The topics presented are fascinating. I read this book on my vacation and found several passages to read to my wife and daughter almost every day. (This provided a lot of amusement for everyone when my 12-year-old daughter would solve problems in a few seconds that I had been pondering without much success.)
The book's subtitle is "An Invitation to Effective Thinking," and the authors present problem-solving strategies that can be applied to problems within and outside the field of mathematics. While readers will no doubt be familiar with many of them already, it is difficult for me to imagine anyone who would not benefit from at least some of the strategies presented.
The authors' writing is very informal with a lot of corny humor - possibly too much for a lot of people - but at the same time you do get a sense of the authors as good guys who know some important things and want to share the wealth.
In summary, this is a most unusual and stimulating book. Highly recommended.
I have read comments from several people debating the merits of this book. Perhaps it would help to inject an analogy into the conversation. Suppose you wanted to learn (or teach) music. One teacher chooses to teach her students how to play the piano; another has her students listen to CDs of great performances; another teaches his students how to read music; and another teaches the biographies of Beethoven and Mozart. Which of these teachers is right? Which kind of music do you want to learn?
The question itself is mistaken, if you think that it has exactly one correct answer. The best answer is: ALL OF THEM. The problem here is not in what any one of these approaches will teach, but in what it omits.
Now, translating back from the metaphor: I want my children to learn how to compute AND how to love math. Which is right? Both of them.

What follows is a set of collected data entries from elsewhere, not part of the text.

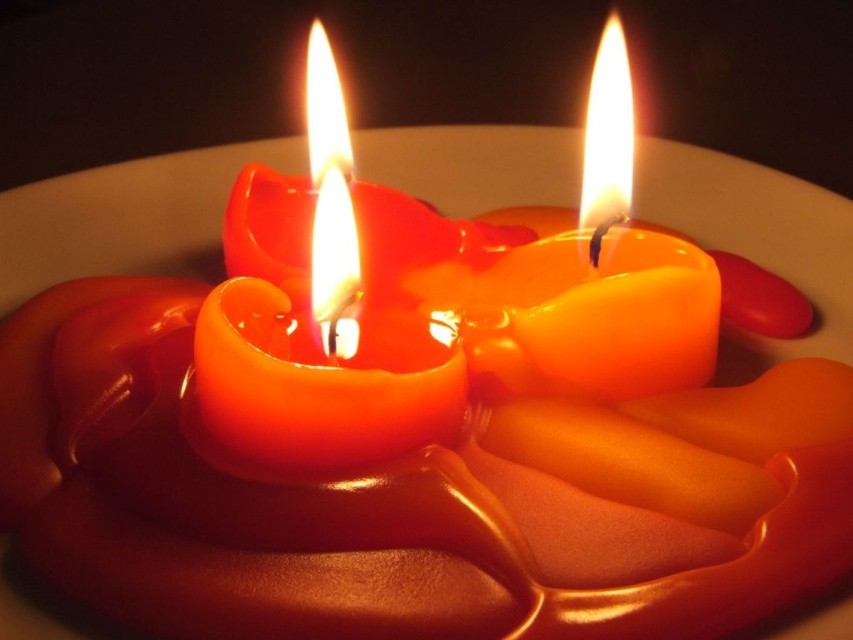
You are setting up a table for a romantic dinner and want to place a flower vase between the glossy wax candle at center and the orange glossy candle at center. According to the scene description, which candle should the vase be placed above to ensure it is centered properly?

The vase should be placed above the glossy wax candle at center because it is positioned below the orange glossy candle at center, so placing the vase above the lower one will center it between both candles.

In the scene shown: You are planning to place a new candle between the glossy wax candle at center and the orange glossy candle at center. The new candle is 10 centimeters wide. Will there be enough space between them to fit the new candle?

The distance between the glossy wax candle at center and the orange glossy candle at center is 19.79 centimeters. Since the new candle is 10 centimeters wide, there is enough space to fit it between them.

You are standing in front of the candle holder and want to place a new candle. The candle must be placed at a position that is closer to the front of the candle holder than the existing candles. Which of the two existing candle positions, point A at point (350, 381) or point B at point (554, 275), should you use as a reference to ensure the new candle is placed in front?

You should use point A at point (350, 381) as a reference because it is in front of point B at point (554, 275), so placing the new candle closer to point A would ensure it is positioned further forward on the candle holder.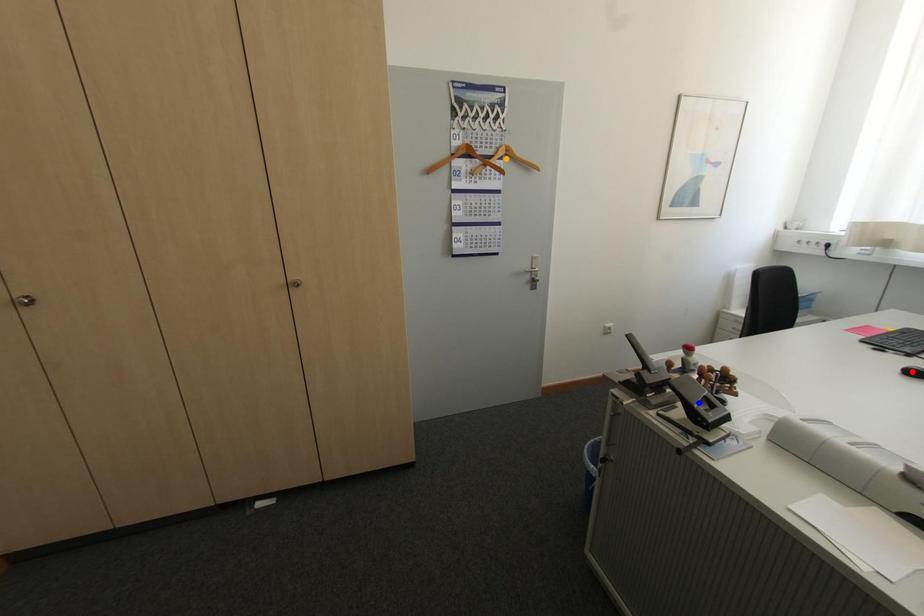
Consider the image. Order these from farthest to nearest:
A) blue point
B) orange point
C) red point

1. orange point
2. red point
3. blue point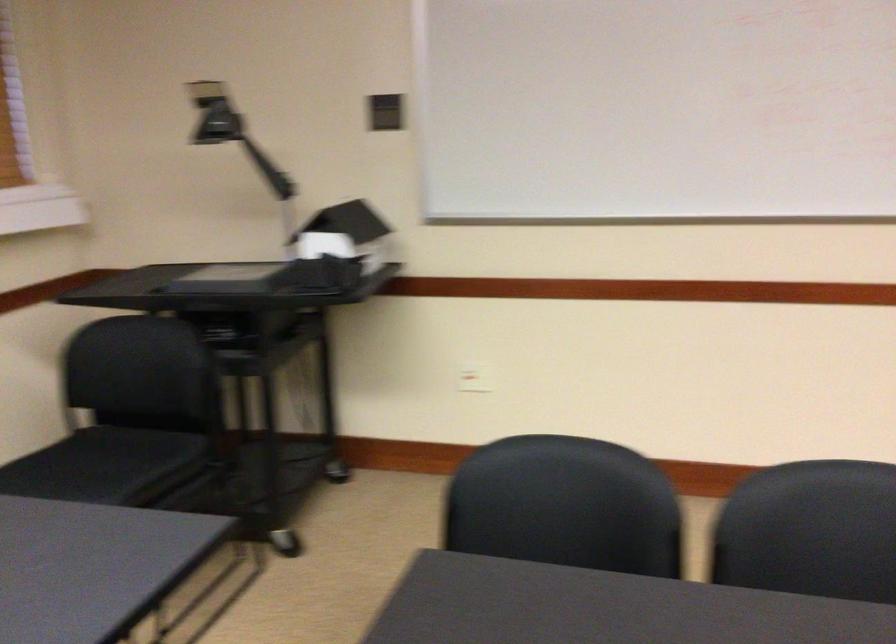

This book shows you how to have fun with math. If you or your students end up learning something, and wanting to learn more -- that's the idea.
I am planning on using this text for an adult self ed study group this fall. The goal is not to try to prove Cantor's method. You explore it and gain some understanding, but it isn't a mastery course that you come out of passing a test for, unless you are sitting in a classroom designed with that in mind, and the larger audience for this book is not in that narrow context. If you come out of it learning how to think mathematically, learning different ways to approach solving problems, learning that there is fun, beauty, art, order and sense to math, if you begin to *see* math in the world you live in, in nature, in ways you never noticed before - that is the goal. It is also threaded with history and the human drama that created math.
Both negative reviews were so poorly written and clearly missed the point that I dismissed them, but others I've recommended the book to have been confused, so I felt the need to respond.
I have also watched the video/DVD series these two authors put out through the Teaching Company, the Joy of Thinking, and I love what they are doing. Is every lecture perfect and resonating with everybody? No, but most resonate with most people. It certainly opened my eyes to things I never understood. Much of this book covers the same type of material.
Some people will find it more interesting than others, that is the nature of personal preference certainly. But the negative feedback indicates the book is flawed based on specific use in college classroom context, and it appears the reviewers did not understand the purpose of the book.
The four vs. five stars reflects the fact this is a first ed and could be just little more user friendly for lay people vs. college course users. I look forward to seeing the 2nd edition.